Immigration as a Social Determinant of Health: Proceedings of a Workshop
Immigrants are a significant and growing population that makes up about one-quarter of the United States population. On November 28, 2017, in Oakland, Calif., a workshop held by the Roundtable on the Promotion of Health Equity, titled Immigration as a Social Determinant of Health, explored the complex interactions between immigration and health disparities. Topics of the workshop included discussing the history of immigration and the relationship of immigration status to economic and health policies, the ongoing importance of immigrant health outcomes in the United States, and the role of immigration as a social determinant of health.

The Kaiser Family Foundation: Disparities Policy
The Henry J. Kaiser Family Foundation (KFF), a nonpartisan group, offers comprehensive resources on policies related to health disparities. It includes information on utilization by race, health care coverage – including for those who are uninsured or on Medicaid or Medicare, health promotion and other related topics. There are also plenty of visuals, from polls to graphics. For those just starting on the issue, these Five Key Questions and Answers are a good starting point. (KFF is not part of health care provider Kaiser Permanente.)

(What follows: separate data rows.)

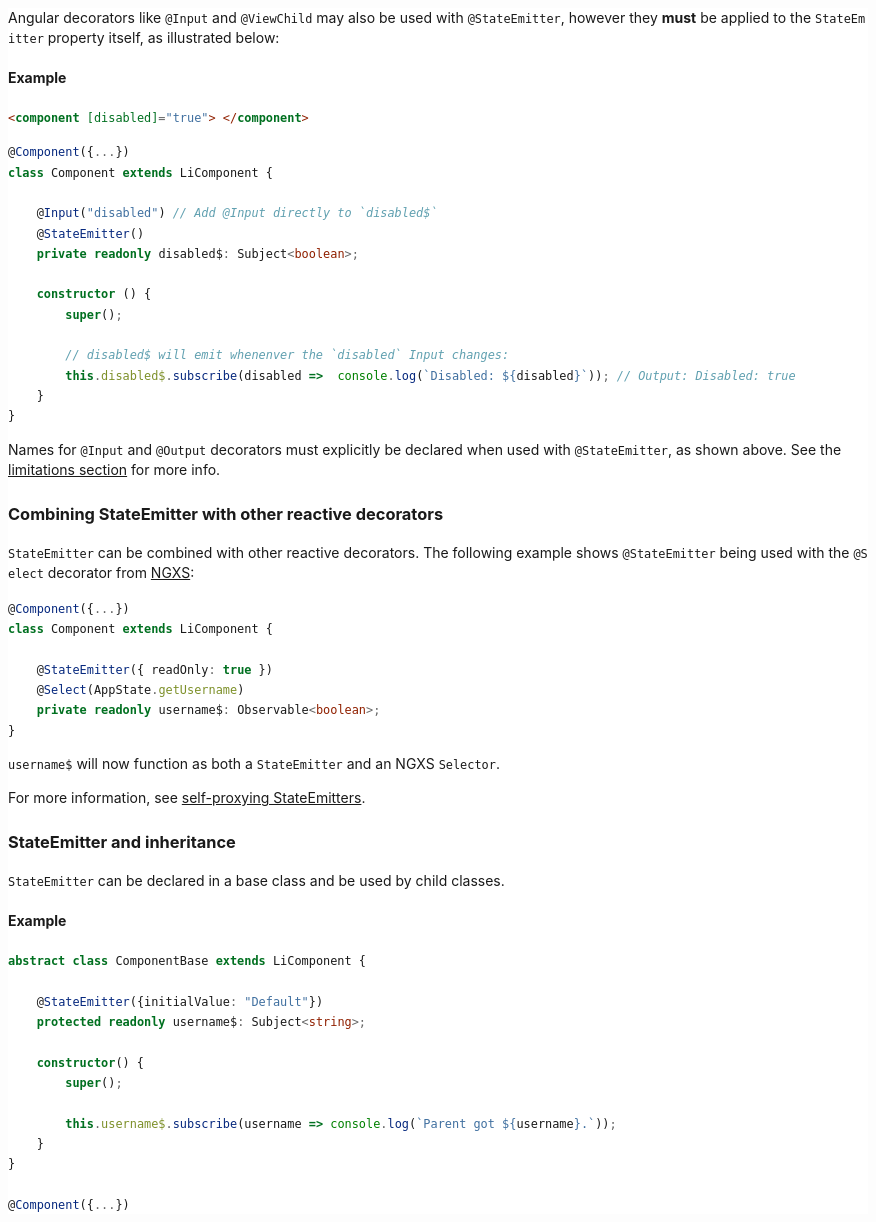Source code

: Angular decorators like `@Input` and `@ViewChild` may also be used with `@StateEmitter`, however they **must** be applied to the ```StateEmitter``` property itself, as illustrated below:

#### Example

```html
<component [disabled]="true"> </component>
```

```ts
@Component({...})
class Component extends LiComponent {

    @Input("disabled") // Add @Input directly to `disabled$`
    @StateEmitter()
    private readonly disabled$: Subject<boolean>;

    constructor () {
        super();

        // disabled$ will emit whenenver the `disabled` Input changes:
        this.disabled$.subscribe(disabled =>  console.log(`Disabled: ${disabled}`)); // Output: Disabled: true
    }
}
```

Names for `@Input` and `@Output` decorators must explicitly be declared when used with `@StateEmitter`, as shown above. See the [limitations section](/docs/limitations.md) for more info.

### Combining StateEmitter with other reactive decorators

```StateEmitter``` can be combined with other reactive decorators. The following example shows ```@StateEmitter``` being used with the ```@Select``` decorator from [NGXS](https://github.com/ngxs/store):

```ts
@Component({...})
class Component extends LiComponent {

    @StateEmitter({ readOnly: true })
    @Select(AppState.getUsername)
    private readonly username$: Observable<boolean>;
}
```

```username$``` will now function as both a ```StateEmitter``` and an NGXS ```Selector```.

For more information, see [self-proxying StateEmitters](#self-proxying-stateemitters).

### StateEmitter and inheritance

```StateEmitter``` can be declared in a base class and be used by child classes.

#### Example

```ts
abstract class ComponentBase extends LiComponent {

    @StateEmitter({initialValue: "Default"})
    protected readonly username$: Subject<string>;

    constructor() {
        super();

        this.username$.subscribe(username => console.log(`Parent got ${username}.`));
    }
}

@Component({...})
```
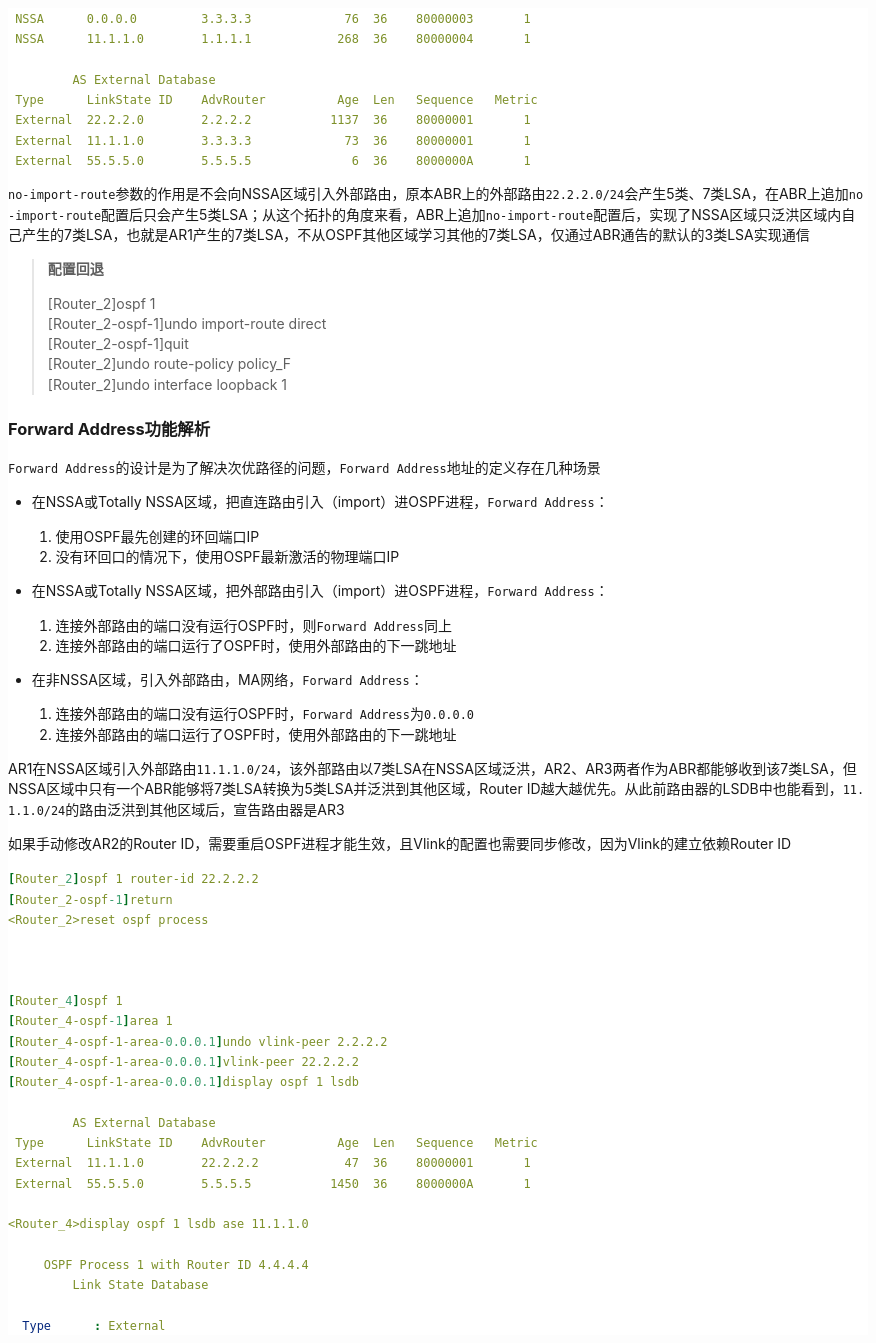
```yaml
 NSSA      0.0.0.0         3.3.3.3             76  36    80000003       1
 NSSA      11.1.1.0        1.1.1.1            268  36    80000004       1
 
		 AS External Database
 Type      LinkState ID    AdvRouter          Age  Len   Sequence   Metric
 External  22.2.2.0        2.2.2.2           1137  36    80000001       1
 External  11.1.1.0        3.3.3.3             73  36    80000001       1
 External  55.5.5.0        5.5.5.5              6  36    8000000A       1
```

`no-import-route`参数的作用是不会向NSSA区域引入外部路由，原本ABR上的外部路由`22.2.2.0/24`会产生5类、7类LSA，在ABR上追加`no-import-route`配置后只会产生5类LSA；从这个拓扑的角度来看，ABR上追加`no-import-route`配置后，实现了NSSA区域只泛洪区域内自己产生的7类LSA，也就是AR1产生的7类LSA，不从OSPF其他区域学习其他的7类LSA，仅通过ABR通告的默认的3类LSA实现通信

> **配置回退**
>
> [Router_2]ospf 1 <br />
> [Router_2-ospf-1]undo import-route direct <br />
> [Router_2-ospf-1]quit <br />
> [Router_2]undo route-policy policy_F <br />
> [Router_2]undo interface loopback 1

### Forward Address功能解析

`Forward Address`的设计是为了解决次优路径的问题，`Forward Address`地址的定义存在几种场景

- 在NSSA或Totally NSSA区域，把直连路由引入（import）进OSPF进程，`Forward Address`：
  1. 使用OSPF最先创建的环回端口IP
  2. 没有环回口的情况下，使用OSPF最新激活的物理端口IP

- 在NSSA或Totally NSSA区域，把外部路由引入（import）进OSPF进程，`Forward Address`：
  1. 连接外部路由的端口没有运行OSPF时，则`Forward Address`同上
  2. 连接外部路由的端口运行了OSPF时，使用外部路由的下一跳地址

- 在非NSSA区域，引入外部路由，MA网络，`Forward Address`：
  1. 连接外部路由的端口没有运行OSPF时，`Forward Address`为`0.0.0.0`
  2. 连接外部路由的端口运行了OSPF时，使用外部路由的下一跳地址

AR1在NSSA区域引入外部路由`11.1.1.0/24`，该外部路由以7类LSA在NSSA区域泛洪，AR2、AR3两者作为ABR都能够收到该7类LSA，但NSSA区域中只有一个ABR能够将7类LSA转换为5类LSA并泛洪到其他区域，Router ID越大越优先。从此前路由器的LSDB中也能看到，`11.1.1.0/24`的路由泛洪到其他区域后，宣告路由器是AR3

如果手动修改AR2的Router ID，需要重启OSPF进程才能生效，且Vlink的配置也需要同步修改，因为Vlink的建立依赖Router ID

```yaml
[Router_2]ospf 1 router-id 22.2.2.2
[Router_2-ospf-1]return
<Router_2>reset ospf process



[Router_4]ospf 1
[Router_4-ospf-1]area 1
[Router_4-ospf-1-area-0.0.0.1]undo vlink-peer 2.2.2.2
[Router_4-ospf-1-area-0.0.0.1]vlink-peer 22.2.2.2
[Router_4-ospf-1-area-0.0.0.1]display ospf 1 lsdb

		 AS External Database
 Type      LinkState ID    AdvRouter          Age  Len   Sequence   Metric
 External  11.1.1.0        22.2.2.2            47  36    80000001       1
 External  55.5.5.0        5.5.5.5           1450  36    8000000A       1

<Router_4>display ospf 1 lsdb ase 11.1.1.0

	 OSPF Process 1 with Router ID 4.4.4.4
		 Link State Database

  Type      : External
```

The Quality of Data on ‘‘Race’’ and ‘‘Ethnicity’’: Implications for Health Researchers, Policy Makers, and Practitioners
Judith B. Kaplan (2014)
Researchers and reporters writing about health disparities may make assumptions about the quality of underlying data on race and ethnicity. It is often taken for granted that these terms are defined universally or consistently, or that the classifications themselves are worthwhile. In this paper, Judith Kaplan, Center for Quality Improvement, Centers for Medicare and Medicaid Services, outlines some challenges to the assumption that “race and ethnicity data” is generalizable and of good quality. “These classifications are inherently too imprecise to allow meaningful statements to be made about underlying biological or genetic differences between groups,” Kaplan cautions. “Findings of racial/ethnic differences should be reported with appropriate caveats and interpreted with caution.”

Social Conditions as Fundamental Causes of Disease
Bruce G. Link, Jo Phelan
Journal of Health and Social Behavior (1995)
In this influential 1995 paper, Link and Phelan were among the first to make the case that inequalities in health are unlikely to change unless we take steps to reduce inequalities in income, education, and social status: “For example, there are powerful social, cultural, and economic factors shaping the diet of poor people in the United States. Consequently, providing information about healthy diet to poor people and exhorting them to follow nutritional guidelines is unlikely to have much impact. Without an understanding of the context that leads to risk, the responsibility for reducing the risk is left with the individual, and nothing is done to alter the more fundamental factors that put people at risk of risks.”

Technological Innovation and Inequality in Health
Sherry Glied & Adriana Lleras-Muney, Demography (2008)
People with more education live longer than those with less education, and this survival advantage of the more-educated increases in the case of diseases with more rapid progress in treatment technology. The findings support the idea that higher levels of education equip people with the knowledge and resources to access new treatments more readily than those with limited education.

Social Conditions as Fundamental Causes of Health Inequalities: Theory, Evidence, and Policy Implications
Jo C. Phelan, Bruce G. Link and Parisa Tehranifar, Journal of Health and Social Behavior (2010)
The authors explain the theory of fundamental causes, review the supporting evidence, consider limits to the theory, and discuss its implications for policy efforts to reduce health inequalities.